13.5. Force Majeure. Subject to the further provisions of this Section, any delays or failures by either party hereto in the performance of the obligations hereunder shall be excused if and to the extent such delays or failures are caused by occurrences beyond such party’s reasonable control, including, without limitation, acts of God, strikes or other labor disturbances, war, whether declared or not, sabotage, and/or any other cause or causes, whether similar or dissimilar to those herein specified, which cannot reasonably be controlled by such party. The period of excused performance pursuant to the foregoing shall be (and only shall be) the actual period during which such an occurrence continues. Accordingly, neither party hereto shall have the right to terminate this Agreement for cause on account of a failure of the other party timely to perform its obligations hereunder during the period of such excused performance pursuant to the foregoing.

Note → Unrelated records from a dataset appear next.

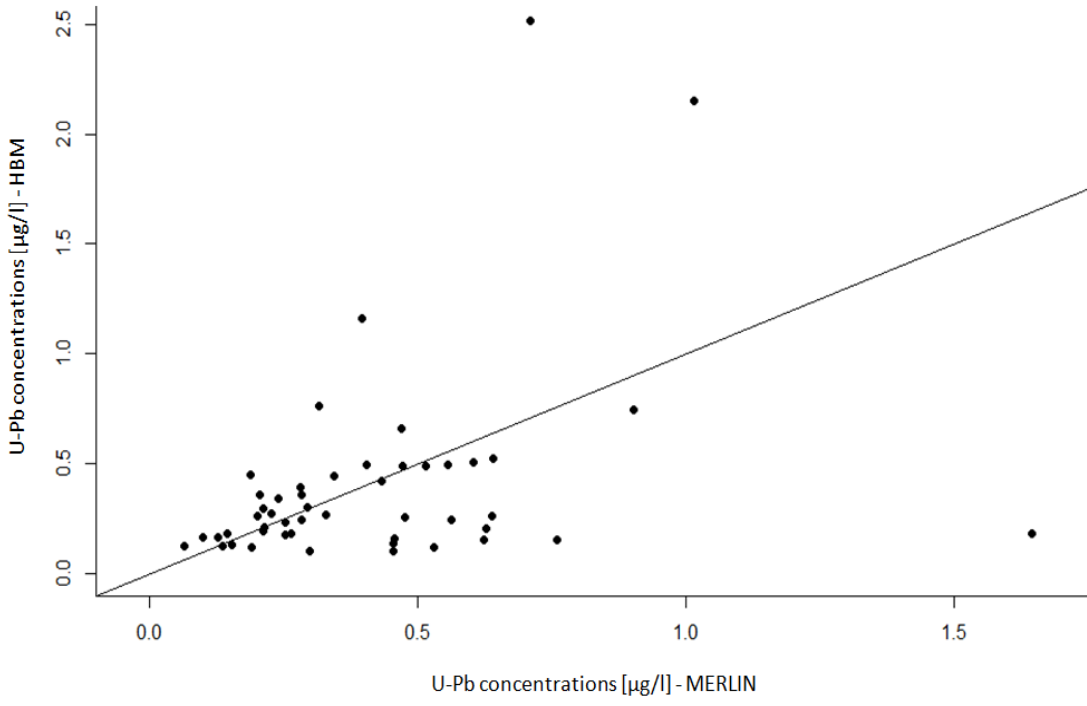
Figure 8. Correlation between urinary lead (U-Pb) concentrations ( µ g / L) estimated by MERLIN software and measured concentrations ( µ g / L) reported in the HBM study.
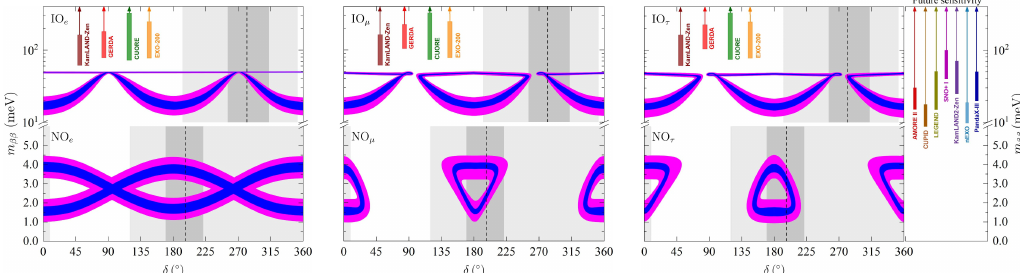
Figure 2 . Effective neutrino mass parameter m ββ as function of the Dirac CP-violating phase for the 5 e (left), 5 µ (center) and 5 τ (right) cases (the colour codes are the same as in figure 1). In each 1 1 1 panel we show the NO and IO results in the lower and upper fraction of the vertical scale, respec- tively. We also show the upper bounds on m reported by the KamLAND-Zen [78], GERDA [79], ββ CUORE [80] and EXO-200 [81] collaborations (the height of the corresponding rectangles represent the uncertainty in the upper bounds). On the right the sensitivity of several future experiments is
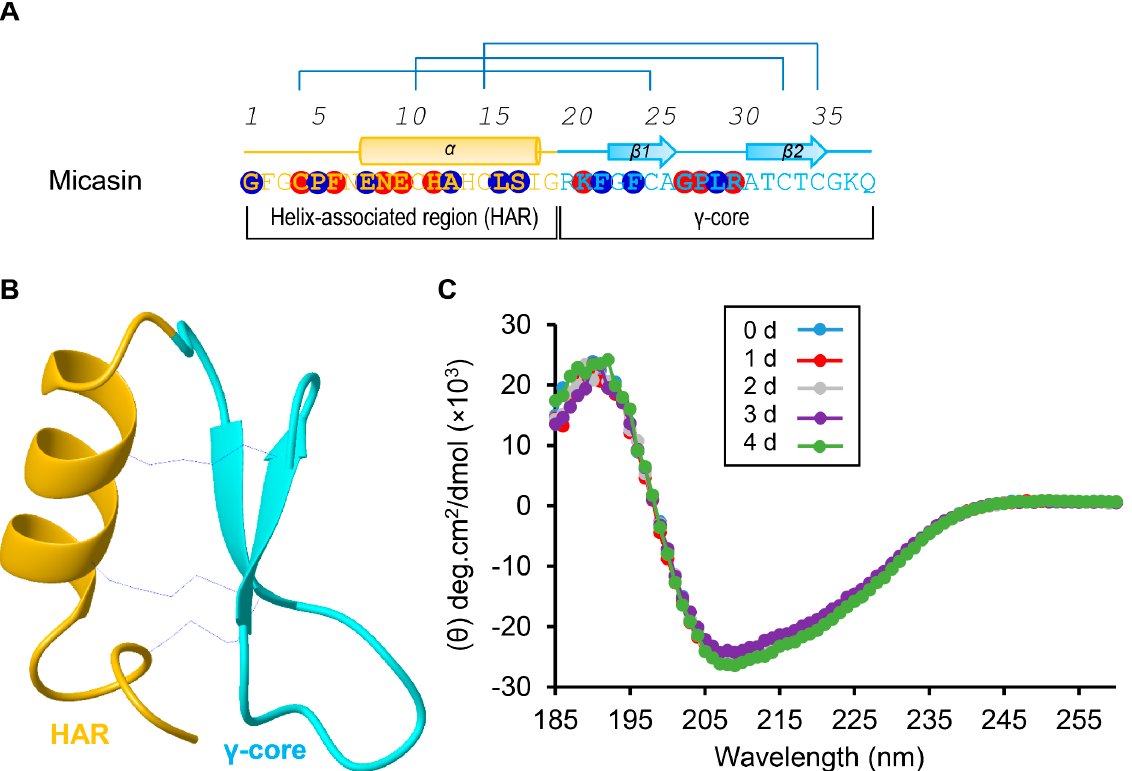
Figure 1. Micasin is a thermally stable CS αβ− type defensin. ( A ) The primary and secondary structures extracted from the structural coordinates of micasin (pdb entry 2LR5). Three disulfide bridges are indicated by lines in blue; α and β represent α− helix and β− strand, respectively. In panels A and B, two subdomains as the N − terminal helix − associated region (HAR) and the C − terminal γ− core region are shown in different colors and circled residues shaded in red and blue represent their contacts with RBD by hydrogen − bonding and hydrophobic interactions, respectively (see Figure 2). ( B ) The ribbon model of micasin resolved from NMR (24). The color scheme is the same as that of panel A. ( C ) Far − ultraviolet CD spectra of micasin after treated 0–4 days at 50 °C.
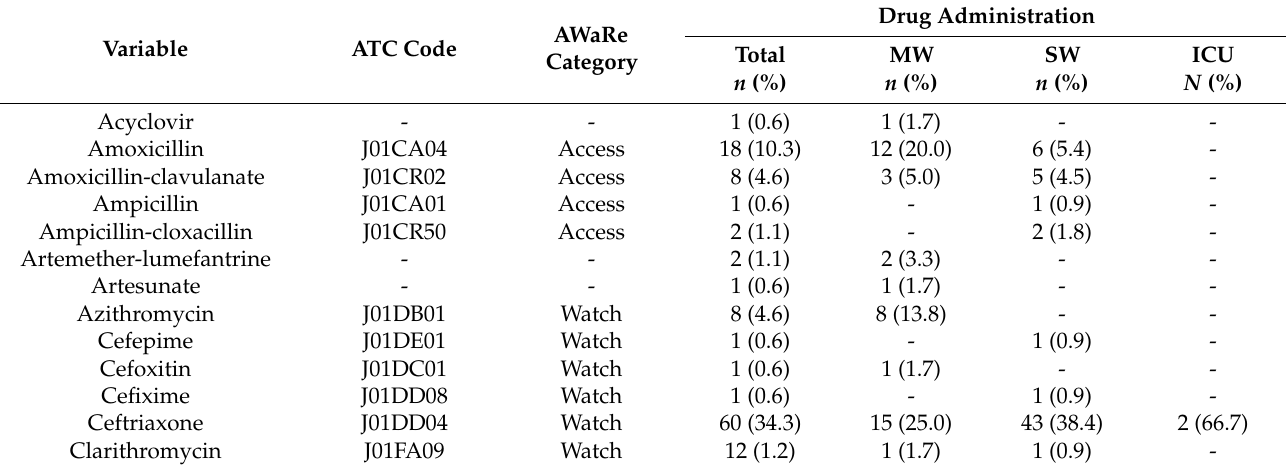
Table 2. Frequency of administration of antibiotics and AWaRe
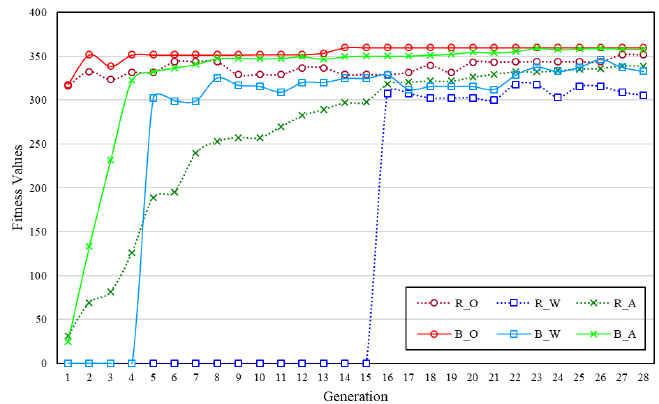
Figure 8. Compare of Roulette Selection and Hybrid Selection.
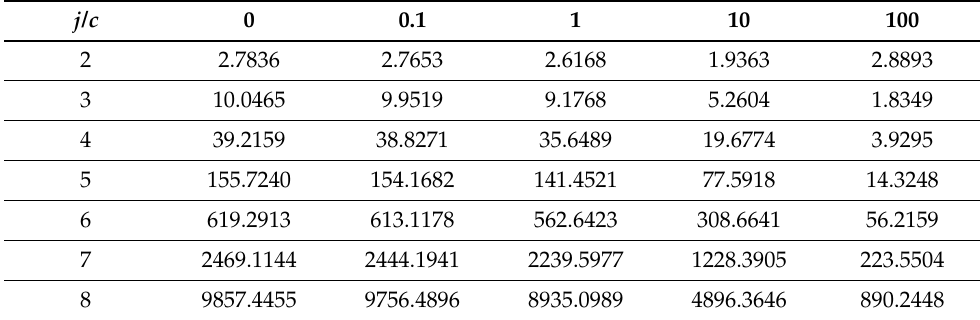
Table 1. Condition numbers of the stiffness matrix A j .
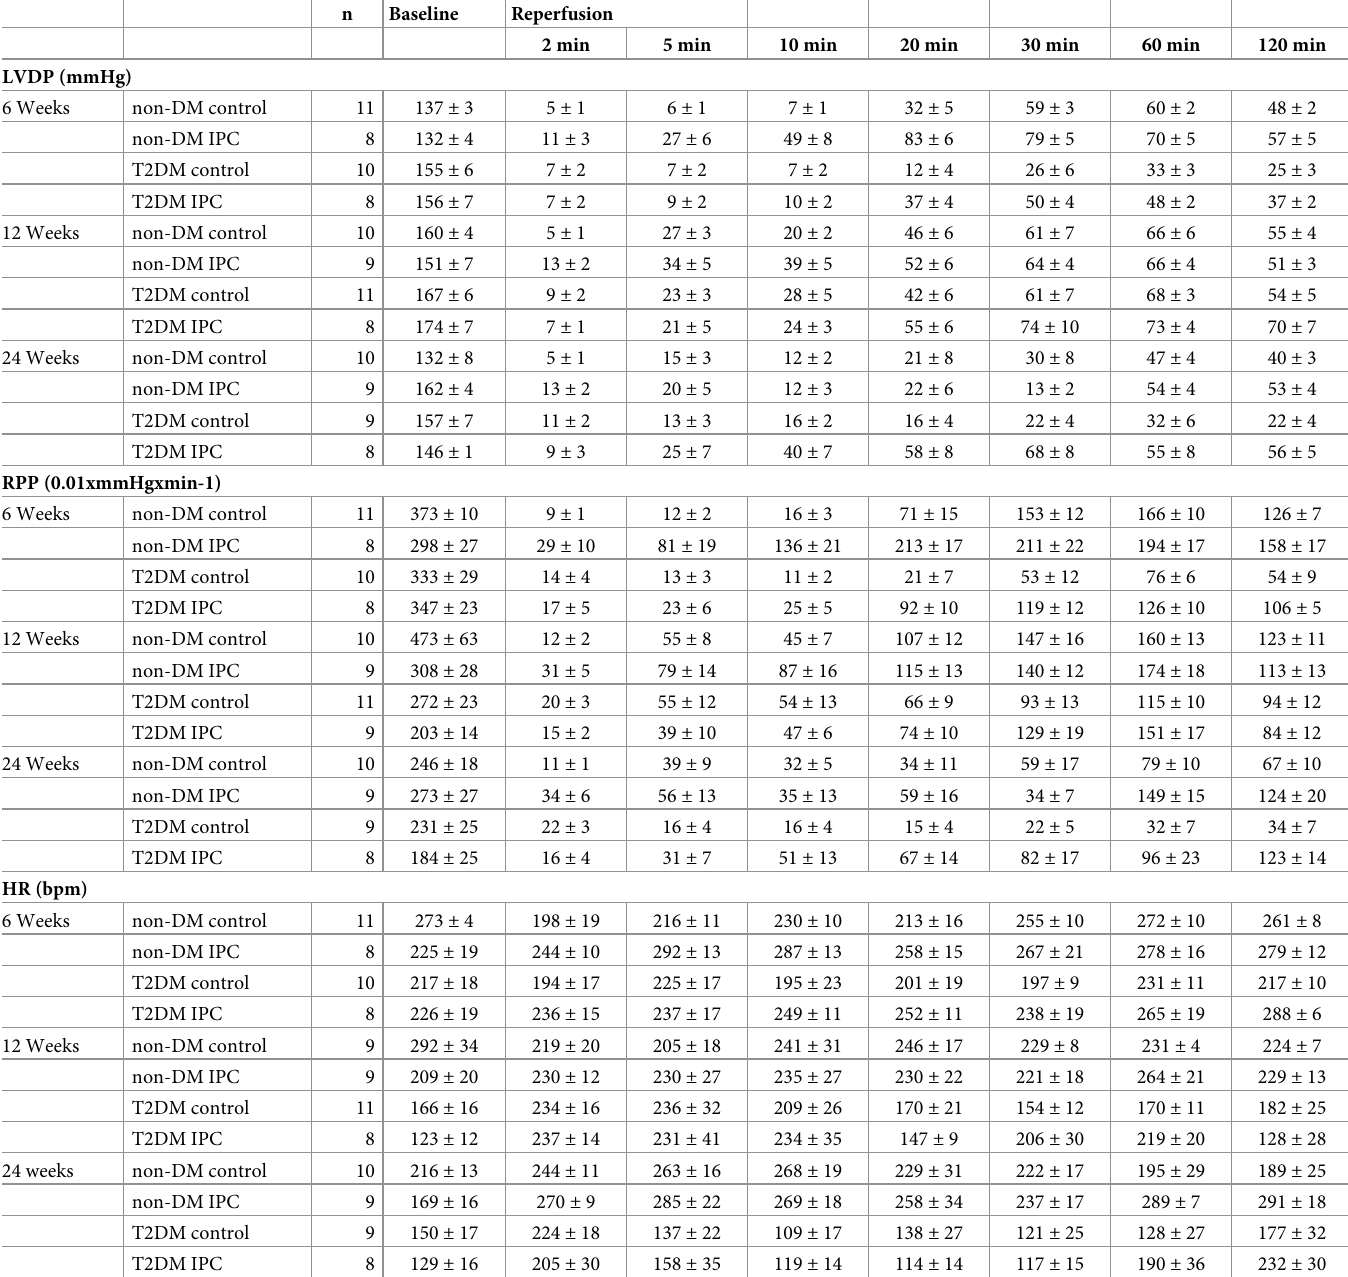
Table 2. Hemodynamic parameters preischemically and during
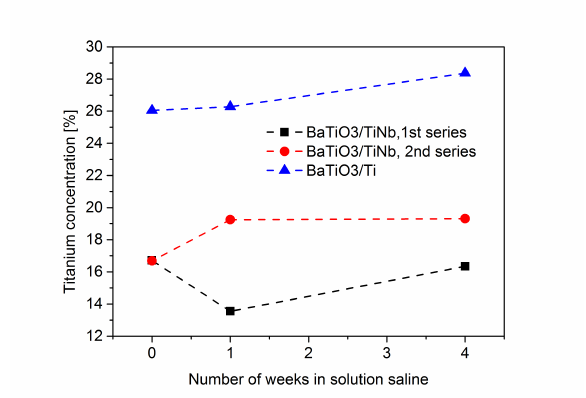
Figure 3. Titanium concentration due to an action of solution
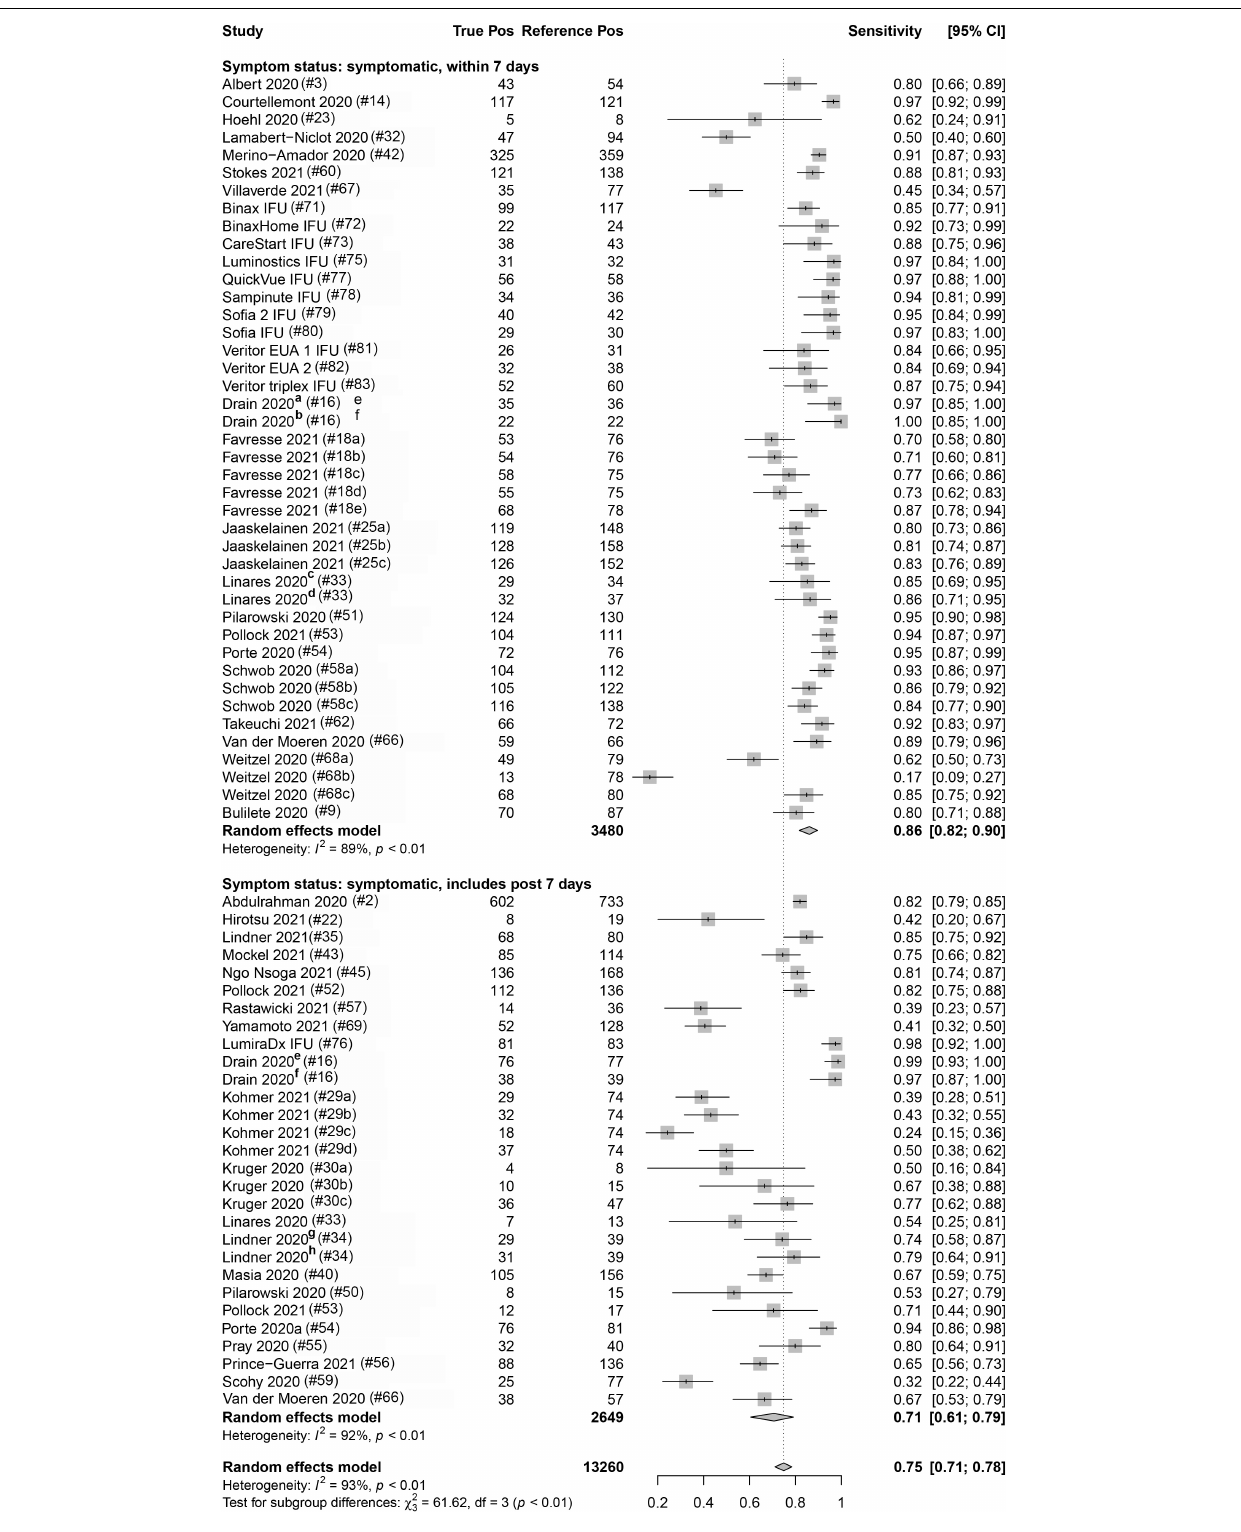
FIGURE 4 | Forest plots containing calculated sensitivity values for index [severe acute respiratory syndrome coronavirus-2 (SARS-CoV-2) antigen test] testing compared to reference [SARS-CoV-2 quantitative reverse transcription polymerase chain reaction (RT-qPCR assay)] test. Data are stratified by days from symptom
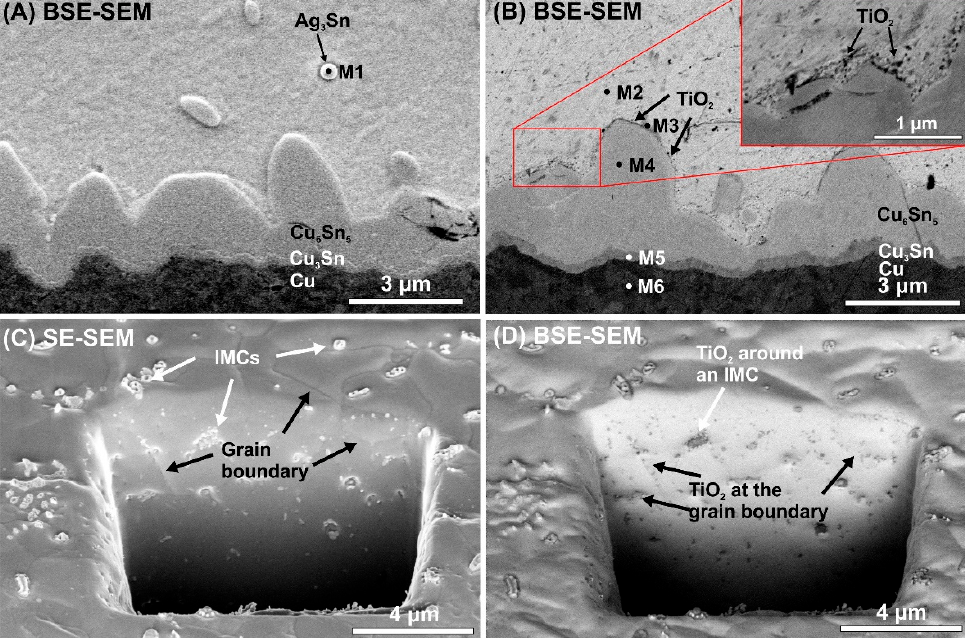
Figure 6. Locations of TiO 2 nano-particles in the solder matrix: ( A ) BSE-SEM micrograph of cross-sectioned SACX0307 sample at the bottom IMC layer; ( B ) BSE-SEM micrograph of a cross-sectioned SACX0307-nanoTiO 2 sample at the bottom IMC layer; ( C ) SE-SEM micrograph of a SACX0307-nanoTiO 2 sample in the solder bulk; ( D ) BSE-SEM micrograph of a SACX0307-nanoTiO 2 sample in the solder bulk. Table 1. Elemental composition of the measurement points M1–M6 in the solder joints. EDX Measurement Point / Element [at.%]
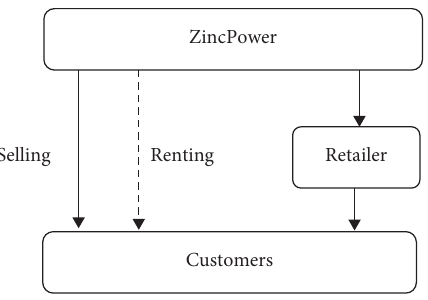
Figure 7: The supply chain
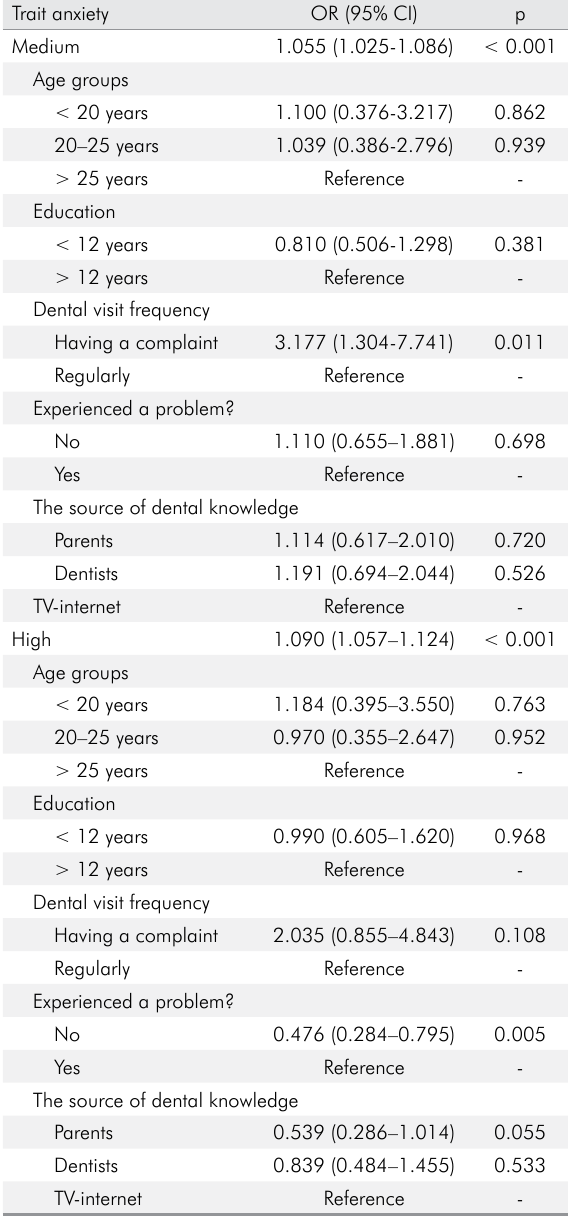
Table 4. Multivariate logistic regression analysis of the MDFS [Medium (36.6%, n = 184) or High dental fears (32.8%, n = 165) vs Low dental fear (30.6%, n =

13.6. Governing Law. This Agreement shall be governed by and construed in accordance with the laws of the Commonwealth of Pennsylvania, as if performed wholly within the state and without giving effect to the principles of conflict of law. Any legal actions or proceeding arising under this Agreement will be brought exclusively in the federal or state courts serving Cumberland County and the parties hereby consent to personal jurisdiction and venue therein.

13.7. Client Reference and Case Study. Either party may include the other’s name and logo in customer or vendor lists including those customer or vendor lists used in press releases. Client also agrees to consider the following upon reasonable request and with the help of the Return Logic team: (i) serving as a reference and/or for hosting onsite reference visits; (ii) collaborating on press releases announcing or promoting the relationship and (iii) collaborating on case studies, business impact white papers or other marketing collateral.

13.8. Survival. The parties’ rights and obligations under Sections 4 (Fees), 5 (Intellectual Property Rights), 6 (Confidentiality), 8 (Damages and Limitation of Liability), 9 (Mutual Indemnification), 11 (Term and Termination) and 13 (Other) shall survive the termination of this Agreement for any reason.

13.9. Notices. All notices required or contemplated by this Agreement shall be in writing. Notices from Client to Return Logic shall be delivered or mailed to Return Logic, Inc., 395 Saint Johns Church Road, Suite 100, Camp Hill, PA 17011, or emailed to and notices from Return Logic to Client shall be delivered or mailed to Client at the address given above. Any notice to be given or served hereunder by either party shall be deemed given and received hereunder when delivered personally, emailed, sent by nationally recognized overnight delivery service, or three (3) days after being mailed certified mail, postage prepaid, to Client or Return Logic in accordance with this Section.

13.10. Counterparts. This Agreement may be executed simultaneously in two (2) or more counterparts, each of which will be considered an original, but all of which together will constitute one and the same instrument.